> [Task requirements]:
Your output should be the lines below from the one holding "摄像机反求跟踪摩卡软件AE/PR/独立版Mocha Pro" through the one holding "Дизайн полиграфии", transcribed exactly, with no pictures.
== Segment start ==
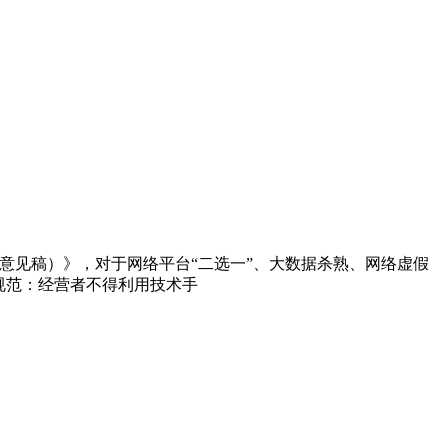
征求意见稿）》，对于网络平台“二选一”、大数据杀熟、网络虚假
规范：经营者不得利用技术手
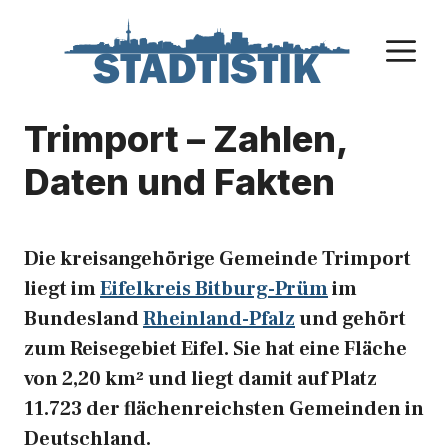
Zum
Inhalt
M
springen
Trimport – Zahlen,
Daten und Fakten
Die kreisangehörige Gemeinde Trimport
liegt im
Eifelkreis Bitburg-Prüm
im
Bundesland
Rheinland-Pfalz
und gehört
zum Reisegebiet Eifel. Sie hat eine Fläche
von 2,20 km² und liegt damit auf Platz
11.723 der flächenreichsten Gemeinden in
Deutschland.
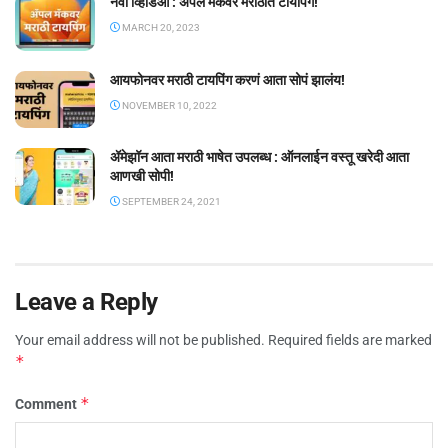
नवा व्हिडिओ : ॲपल मॅकवर मराठीत टायपिंग!
MARCH 20, 2023
आयफोनवर मराठी टायपिंग करणं आता सोपं झालंय!
NOVEMBER 10, 2022
ॲमेझॉन आता मराठी भाषेत उपलब्ध : ऑनलाईन वस्तू खरेदी आता
आणखी सोपी!
SEPTEMBER 24, 2021
Leave a Reply
Your email address will not be published.
Required fields are marked
*
*
Comment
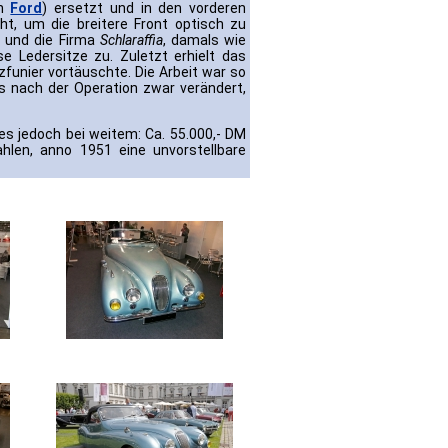
on
Ford
) ersetzt und in den vorderen
t, um die breitere Front optisch zu
 und die Firma
Schlaraffia
, damals wie
se Ledersitze zu. Zuletzt erhielt das
zfunier vortäuschte. Die Arbeit war so
s nach der Operation zwar verändert,
s jedoch bei weitem: Ca. 55.000,- DM
len, anno 1951 eine unvorstellbare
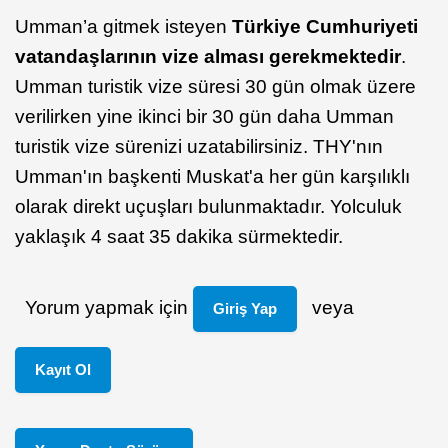
Umman’a gitmek isteyen
Türkiye Cumhuriyeti
vatandaşlarının vize alması gerekmektedir
.
Umman turistik vize süresi 30 gün olmak üzere
verilirken yine ikinci bir 30 gün daha Umman
turistik vize sürenizi uzatabilirsiniz. THY'nın
Umman'ın başkenti Muskat'a her gün karşılıklı
olarak direkt uçuşları bulunmaktadır.
Yolculuk
yaklaşık 4 saat 35 dakika sürmektedir.
Yorum yapmak için
veya
Giriş Yap
Kayıt Ol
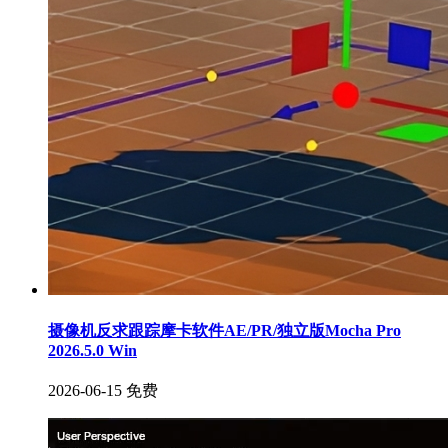
摄像机反求跟踪摩卡软件AE/PR/独立版Mocha Pro
2026.5.0 Win
2026-06-15
免费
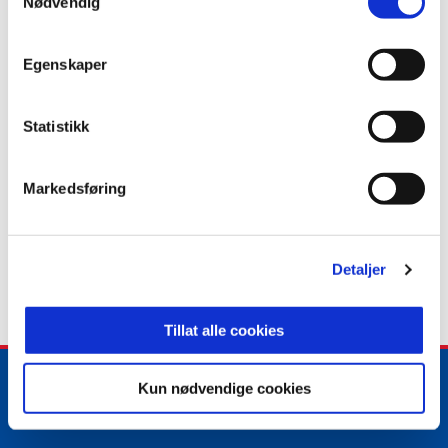
Nødvendig
2024
Vålerenga 2
3
0
0
0
2024
Vålerenga G19
1
0
0
0
Egenskaper
2024
Vålerenga G19
0
0
0
2023
Vålerenga 2
15
0
1
0
Statistikk
2023
Vålerenga G19
6
0
0
0
2023
Vålerenga G19
1
0
0
Markedsføring
2023
Vålerenga G19
3
0
0
0
2022
Vålerenga 2
1
0
0
0
2022
Vålerenga G19
1
0
0
0
Detaljer
2022
Vålerenga G19
1
0
0
0
Tillat alle cookies
Kun nødvendige cookies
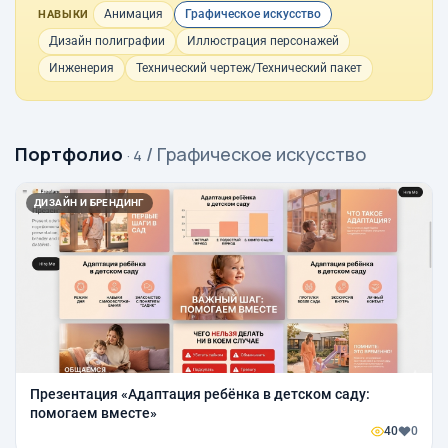
Анимация
Графическое искусство
НАВЫКИ
Дизайн полиграфии
Иллюстрация персонажей
Инженерия
Технический чертеж/Технический пакет
Портфолио
/ Графическое искусство
· 4
ДИЗАЙН И БРЕНДИНГ
Презентация «Адаптация ребёнка в детском саду:
помогаем вместе»
40
0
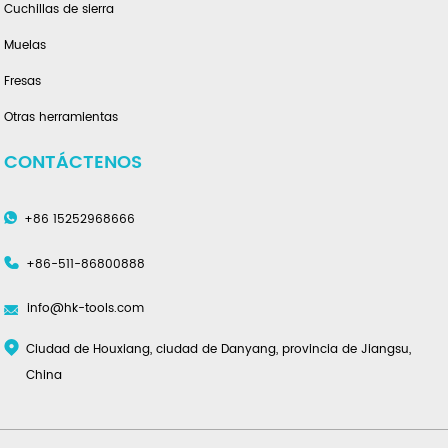
Cuchillas de sierra
Muelas
Fresas
Otras herramientas
CONTÁCTENOS
+86 15252968666
+86-511-86800888
info@hk-tools.com
Ciudad de Houxiang, ciudad de Danyang, provincia de Jiangsu,
China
== Segment end ==
> [Output of the task]:
摄像机反求跟踪摩卡软件AE/PR/独立版Mocha Pro
2026.5.0 Win
2026-06-15
免费
Nødvendig
2024
Vålerenga 2
3
0
0
0
2024
Vålerenga G19
1
0
0
0
Egenskaper
2024
Vålerenga G19
0
0
0
2023
Vålerenga 2
15
0
1
0
Statistikk
2023
Vålerenga G19
6
0
0
0
2023
Vålerenga G19
1
0
0
Markedsføring
2023
Vålerenga G19
3
0
0
0
2022
Vålerenga 2
1
0
0
0
2022
Vålerenga G19
1
0
0
0
Detaljer
2022
Vålerenga G19
1
0
0
0
Tillat alle cookies
Kun nødvendige cookies
Анимация
Графическое искусство
НАВЫКИ
Дизайн полиграфии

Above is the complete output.